Di satu sisi, kekayaan di sector tambang menimbulkan masalah lingkungna hidup. Jalan hancur. Permukaan tanah tercemar yang kemudian mengaliri sungai-sungai di hulu Batanghari. Korban berjatuhan.
Di sisi lain, sektor pertambangan 50 % areal tambang di Jambi belum tahap clean and clear. Belum lagi persoalan tambang di kawasan hutan lindung dan hutan konservasi.
Didalam diskusi yang dihadiri berbagai kalangan termasuk Polda Jambi kemudian ditemukan berbagai persoalan.
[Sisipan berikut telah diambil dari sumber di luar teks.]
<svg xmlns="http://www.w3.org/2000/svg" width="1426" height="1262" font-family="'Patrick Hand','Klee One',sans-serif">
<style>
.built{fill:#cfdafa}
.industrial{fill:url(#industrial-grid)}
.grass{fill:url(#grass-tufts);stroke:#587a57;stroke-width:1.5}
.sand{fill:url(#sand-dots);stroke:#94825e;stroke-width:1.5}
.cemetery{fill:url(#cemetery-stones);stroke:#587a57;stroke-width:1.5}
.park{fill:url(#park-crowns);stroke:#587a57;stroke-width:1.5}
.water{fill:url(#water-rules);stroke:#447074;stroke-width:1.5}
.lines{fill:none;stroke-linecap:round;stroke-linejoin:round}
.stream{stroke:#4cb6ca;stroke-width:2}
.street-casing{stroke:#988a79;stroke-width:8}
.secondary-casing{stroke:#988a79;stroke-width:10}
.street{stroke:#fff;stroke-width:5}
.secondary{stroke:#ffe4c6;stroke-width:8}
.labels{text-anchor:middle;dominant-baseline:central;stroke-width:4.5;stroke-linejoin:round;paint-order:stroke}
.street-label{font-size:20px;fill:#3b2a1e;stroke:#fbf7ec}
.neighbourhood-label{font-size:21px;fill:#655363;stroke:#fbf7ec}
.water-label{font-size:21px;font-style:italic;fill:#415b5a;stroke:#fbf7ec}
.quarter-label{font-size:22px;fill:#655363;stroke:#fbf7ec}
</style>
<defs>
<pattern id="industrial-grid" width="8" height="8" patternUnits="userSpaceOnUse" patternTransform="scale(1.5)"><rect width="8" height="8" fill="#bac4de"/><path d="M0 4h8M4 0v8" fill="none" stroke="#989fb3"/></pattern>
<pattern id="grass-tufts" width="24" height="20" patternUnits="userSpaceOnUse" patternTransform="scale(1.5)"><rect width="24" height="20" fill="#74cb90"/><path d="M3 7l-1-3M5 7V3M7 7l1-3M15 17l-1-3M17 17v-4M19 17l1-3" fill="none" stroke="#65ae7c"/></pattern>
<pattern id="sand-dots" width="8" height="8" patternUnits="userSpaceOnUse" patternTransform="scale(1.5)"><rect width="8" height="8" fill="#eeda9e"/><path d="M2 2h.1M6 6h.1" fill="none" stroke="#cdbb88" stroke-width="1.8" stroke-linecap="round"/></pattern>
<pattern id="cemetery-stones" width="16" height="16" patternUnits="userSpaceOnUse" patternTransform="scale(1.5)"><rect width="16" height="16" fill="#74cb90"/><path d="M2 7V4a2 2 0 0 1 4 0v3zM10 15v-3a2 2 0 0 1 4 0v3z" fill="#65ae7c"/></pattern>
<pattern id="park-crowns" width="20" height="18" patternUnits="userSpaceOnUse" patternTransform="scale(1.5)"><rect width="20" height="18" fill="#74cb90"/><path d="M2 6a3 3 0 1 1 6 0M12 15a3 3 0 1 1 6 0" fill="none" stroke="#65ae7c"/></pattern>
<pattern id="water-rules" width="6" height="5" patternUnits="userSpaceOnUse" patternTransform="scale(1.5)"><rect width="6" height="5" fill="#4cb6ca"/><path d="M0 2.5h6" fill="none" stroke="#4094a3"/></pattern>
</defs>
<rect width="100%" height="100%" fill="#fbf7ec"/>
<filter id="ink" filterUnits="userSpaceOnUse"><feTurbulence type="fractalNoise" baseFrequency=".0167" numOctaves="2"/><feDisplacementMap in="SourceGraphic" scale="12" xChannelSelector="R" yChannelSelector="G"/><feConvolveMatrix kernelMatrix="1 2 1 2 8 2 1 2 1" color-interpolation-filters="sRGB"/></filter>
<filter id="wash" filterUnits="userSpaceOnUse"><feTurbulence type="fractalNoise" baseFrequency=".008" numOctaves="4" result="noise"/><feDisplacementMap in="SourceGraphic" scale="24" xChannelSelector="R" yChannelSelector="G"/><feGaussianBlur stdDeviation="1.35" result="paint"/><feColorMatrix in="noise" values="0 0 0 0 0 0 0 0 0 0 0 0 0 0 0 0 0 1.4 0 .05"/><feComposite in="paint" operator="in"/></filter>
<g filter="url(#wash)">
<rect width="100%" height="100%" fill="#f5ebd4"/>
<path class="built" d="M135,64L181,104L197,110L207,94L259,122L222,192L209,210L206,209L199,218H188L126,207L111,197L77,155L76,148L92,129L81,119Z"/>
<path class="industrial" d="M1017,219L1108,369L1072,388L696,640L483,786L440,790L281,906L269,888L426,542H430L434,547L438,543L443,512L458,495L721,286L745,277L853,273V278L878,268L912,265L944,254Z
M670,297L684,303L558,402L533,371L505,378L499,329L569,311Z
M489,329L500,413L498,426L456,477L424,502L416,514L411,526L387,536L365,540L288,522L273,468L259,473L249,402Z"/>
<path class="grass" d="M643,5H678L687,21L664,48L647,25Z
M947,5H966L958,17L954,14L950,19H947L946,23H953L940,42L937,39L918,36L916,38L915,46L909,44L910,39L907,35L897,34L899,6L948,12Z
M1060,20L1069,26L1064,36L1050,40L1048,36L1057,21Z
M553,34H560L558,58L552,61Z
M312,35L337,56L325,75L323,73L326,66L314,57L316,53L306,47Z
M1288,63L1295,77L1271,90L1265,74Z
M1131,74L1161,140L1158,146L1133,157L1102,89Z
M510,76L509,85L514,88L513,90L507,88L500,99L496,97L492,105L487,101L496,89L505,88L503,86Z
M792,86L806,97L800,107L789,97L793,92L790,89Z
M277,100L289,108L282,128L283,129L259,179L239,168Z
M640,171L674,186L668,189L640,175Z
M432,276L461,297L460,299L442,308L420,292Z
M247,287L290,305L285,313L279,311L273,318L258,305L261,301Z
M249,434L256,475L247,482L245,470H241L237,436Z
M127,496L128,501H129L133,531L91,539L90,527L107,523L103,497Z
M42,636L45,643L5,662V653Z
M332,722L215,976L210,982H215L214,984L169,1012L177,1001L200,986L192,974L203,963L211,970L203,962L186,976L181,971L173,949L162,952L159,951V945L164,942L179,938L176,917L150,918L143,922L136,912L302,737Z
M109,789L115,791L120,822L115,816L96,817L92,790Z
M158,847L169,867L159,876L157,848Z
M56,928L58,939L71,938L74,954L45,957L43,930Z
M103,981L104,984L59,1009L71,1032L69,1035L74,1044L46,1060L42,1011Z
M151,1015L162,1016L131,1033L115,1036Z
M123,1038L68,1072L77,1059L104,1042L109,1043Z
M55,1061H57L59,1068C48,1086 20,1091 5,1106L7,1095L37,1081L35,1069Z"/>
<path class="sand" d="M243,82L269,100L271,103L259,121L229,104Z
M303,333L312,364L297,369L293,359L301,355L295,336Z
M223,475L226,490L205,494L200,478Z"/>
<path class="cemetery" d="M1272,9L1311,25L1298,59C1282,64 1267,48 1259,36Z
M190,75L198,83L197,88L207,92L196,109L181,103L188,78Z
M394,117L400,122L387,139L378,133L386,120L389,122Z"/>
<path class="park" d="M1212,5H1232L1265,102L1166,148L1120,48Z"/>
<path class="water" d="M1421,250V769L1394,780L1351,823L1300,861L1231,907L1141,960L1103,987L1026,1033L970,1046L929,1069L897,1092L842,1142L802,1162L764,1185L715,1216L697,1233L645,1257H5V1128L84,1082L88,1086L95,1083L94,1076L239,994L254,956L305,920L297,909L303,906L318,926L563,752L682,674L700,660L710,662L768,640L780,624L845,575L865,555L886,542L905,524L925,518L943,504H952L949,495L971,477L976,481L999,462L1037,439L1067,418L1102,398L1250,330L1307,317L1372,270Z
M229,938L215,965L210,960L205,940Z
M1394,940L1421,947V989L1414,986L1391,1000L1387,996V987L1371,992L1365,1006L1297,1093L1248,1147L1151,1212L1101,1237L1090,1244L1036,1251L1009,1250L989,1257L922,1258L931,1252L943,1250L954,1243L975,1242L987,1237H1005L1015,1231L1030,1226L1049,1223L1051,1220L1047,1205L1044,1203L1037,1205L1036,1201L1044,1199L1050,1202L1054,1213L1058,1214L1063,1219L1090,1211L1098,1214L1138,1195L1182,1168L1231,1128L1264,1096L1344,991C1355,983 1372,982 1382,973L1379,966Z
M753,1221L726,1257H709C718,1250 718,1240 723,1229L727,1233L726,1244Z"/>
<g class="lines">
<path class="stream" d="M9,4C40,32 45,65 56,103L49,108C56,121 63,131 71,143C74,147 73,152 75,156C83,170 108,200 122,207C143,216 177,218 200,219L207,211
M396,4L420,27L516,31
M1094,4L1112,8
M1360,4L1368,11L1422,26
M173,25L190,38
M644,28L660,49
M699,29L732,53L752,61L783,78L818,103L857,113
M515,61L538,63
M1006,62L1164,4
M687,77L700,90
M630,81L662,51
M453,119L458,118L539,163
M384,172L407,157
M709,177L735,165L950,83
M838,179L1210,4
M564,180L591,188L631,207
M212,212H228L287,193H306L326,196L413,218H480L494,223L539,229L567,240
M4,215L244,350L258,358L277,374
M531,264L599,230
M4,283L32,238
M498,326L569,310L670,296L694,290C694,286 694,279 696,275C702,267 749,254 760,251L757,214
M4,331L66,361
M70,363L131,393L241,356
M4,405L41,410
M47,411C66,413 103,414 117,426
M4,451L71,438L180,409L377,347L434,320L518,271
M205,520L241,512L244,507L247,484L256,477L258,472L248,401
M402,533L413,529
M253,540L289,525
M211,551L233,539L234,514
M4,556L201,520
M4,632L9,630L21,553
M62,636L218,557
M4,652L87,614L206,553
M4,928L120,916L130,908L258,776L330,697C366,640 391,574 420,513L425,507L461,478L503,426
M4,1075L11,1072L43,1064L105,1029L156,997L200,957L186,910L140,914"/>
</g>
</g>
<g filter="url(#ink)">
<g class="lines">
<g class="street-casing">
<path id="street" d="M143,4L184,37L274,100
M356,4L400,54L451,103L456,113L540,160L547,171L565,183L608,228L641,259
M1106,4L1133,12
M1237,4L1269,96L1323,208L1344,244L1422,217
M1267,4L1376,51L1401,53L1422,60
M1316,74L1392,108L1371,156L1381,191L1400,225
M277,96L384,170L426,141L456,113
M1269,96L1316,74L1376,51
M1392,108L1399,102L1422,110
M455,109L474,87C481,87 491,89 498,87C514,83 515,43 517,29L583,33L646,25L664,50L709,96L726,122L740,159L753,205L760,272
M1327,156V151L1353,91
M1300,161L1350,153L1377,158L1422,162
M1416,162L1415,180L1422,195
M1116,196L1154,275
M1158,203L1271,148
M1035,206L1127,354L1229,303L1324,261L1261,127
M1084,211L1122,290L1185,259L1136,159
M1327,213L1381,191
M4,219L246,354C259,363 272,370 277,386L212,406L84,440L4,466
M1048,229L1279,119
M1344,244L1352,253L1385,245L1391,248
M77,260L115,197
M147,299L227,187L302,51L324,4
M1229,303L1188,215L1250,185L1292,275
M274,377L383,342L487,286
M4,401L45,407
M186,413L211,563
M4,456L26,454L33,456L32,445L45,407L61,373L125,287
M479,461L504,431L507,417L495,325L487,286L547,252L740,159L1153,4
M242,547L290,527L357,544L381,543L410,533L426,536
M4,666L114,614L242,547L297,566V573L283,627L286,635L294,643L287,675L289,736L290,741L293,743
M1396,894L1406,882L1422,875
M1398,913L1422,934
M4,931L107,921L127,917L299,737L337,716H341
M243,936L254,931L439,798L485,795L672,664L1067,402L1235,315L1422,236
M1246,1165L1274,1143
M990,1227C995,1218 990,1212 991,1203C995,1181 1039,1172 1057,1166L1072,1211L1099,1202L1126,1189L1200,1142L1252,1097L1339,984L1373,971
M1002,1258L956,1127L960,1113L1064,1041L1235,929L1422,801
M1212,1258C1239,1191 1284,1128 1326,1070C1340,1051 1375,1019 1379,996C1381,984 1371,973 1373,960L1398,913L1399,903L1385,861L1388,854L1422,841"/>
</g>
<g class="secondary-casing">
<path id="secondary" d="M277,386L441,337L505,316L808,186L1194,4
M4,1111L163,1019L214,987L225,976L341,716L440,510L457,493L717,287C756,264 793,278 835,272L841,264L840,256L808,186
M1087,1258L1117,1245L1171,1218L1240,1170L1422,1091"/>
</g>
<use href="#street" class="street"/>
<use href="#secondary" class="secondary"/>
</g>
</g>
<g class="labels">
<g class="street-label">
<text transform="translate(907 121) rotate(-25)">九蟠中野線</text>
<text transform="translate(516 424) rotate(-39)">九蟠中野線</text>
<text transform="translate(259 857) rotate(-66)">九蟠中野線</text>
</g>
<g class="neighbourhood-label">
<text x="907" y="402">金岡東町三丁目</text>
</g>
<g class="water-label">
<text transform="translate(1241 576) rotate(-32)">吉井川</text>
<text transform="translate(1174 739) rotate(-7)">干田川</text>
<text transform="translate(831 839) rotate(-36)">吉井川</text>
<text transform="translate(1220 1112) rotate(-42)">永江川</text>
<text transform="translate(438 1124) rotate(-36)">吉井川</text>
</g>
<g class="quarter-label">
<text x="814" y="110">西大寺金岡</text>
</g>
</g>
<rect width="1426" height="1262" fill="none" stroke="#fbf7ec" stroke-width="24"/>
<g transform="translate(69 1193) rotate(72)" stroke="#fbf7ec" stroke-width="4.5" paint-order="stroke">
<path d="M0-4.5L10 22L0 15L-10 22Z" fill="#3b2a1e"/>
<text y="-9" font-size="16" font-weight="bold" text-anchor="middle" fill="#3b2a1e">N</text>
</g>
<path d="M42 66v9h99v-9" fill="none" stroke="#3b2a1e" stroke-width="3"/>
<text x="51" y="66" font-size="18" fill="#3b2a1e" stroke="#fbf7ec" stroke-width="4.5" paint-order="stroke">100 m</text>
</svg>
Diantaranya yang disampaikan oleh Edo Rahman (Manager Kampanye Walhi Nasional) membicarakan pertambangan harus dilihat dari pra tambang, proses tambang dan paska tambang. Masing-masing tahap menimbulkan persoalan. Di pra tambang persoalan bermula dari penetapan wilayah tambang yang “tidak melibatkan partisipasi masyarakat”, RTRW dan kecendrungan yang memandang wilayah sumatera sebagai “lumbung energi”. Di proses tambang terjadi persoalan dan konflik sosial. Misalnya limbah, prostitusi, persoalan perempuan, anak di tambang dan persoalan lain seperti konflik antara masyarakat dengan tambang. Sedangkan di proses pasca tambang persoalan yang terjadi adalah reklamasi, pencemaran dan limbah.
Paparan ini kemudian diamini oleh Ilham dari Warsi yang menyebutkan “proses penetapan wilayah tambang harus melibatkan masyakarat” karena merupakan putusan MK tentang UU Minerba. Namun selain membicarakan tambang di daerah hulu, persoalan tambang di daerah hilir lebih banyak kepada persoalan migas. Misalnya di Petrochina. Ilham bingung dengan sikap Pemerintah Kabupaten Tanjabtim dan Tanjabbar. Sebelumnya ngotot mempersoalkan penutupan sumur-sumur petrochina. Namun kemudian berita hilang.
Sedangkan Baya dari Setara menyebutkan, didalam melakuan penilaian terhadap persoalan tambang juga harus memperhatikan terhadap “cost” kerusakan tambang dibandingkan dengan manfaat yang didapatkan masyarakat. Kampanye ini harus terus menerus disampaikan agar Pemerintah lebih memperhatikan tambang daripada sekedar ekspoitasi tambang.
Dari sudut pandang lain, Gusdi warman menyebutkan persoalan tambang di Perentak daerah berbatasan dengan kerinci. Persoalan di sana sudah rumit. Selain berkaitan dengan Pilkada, daya rusak tambang juga banyak melibatkan berbagai kalangan.
Edi dari SSS-Pundi menyebutkan persoalan tambang di hulu adalah berkaitan dengan PT. Antam. Ini sungguh berbahaya bagi kehidupan masyarakat.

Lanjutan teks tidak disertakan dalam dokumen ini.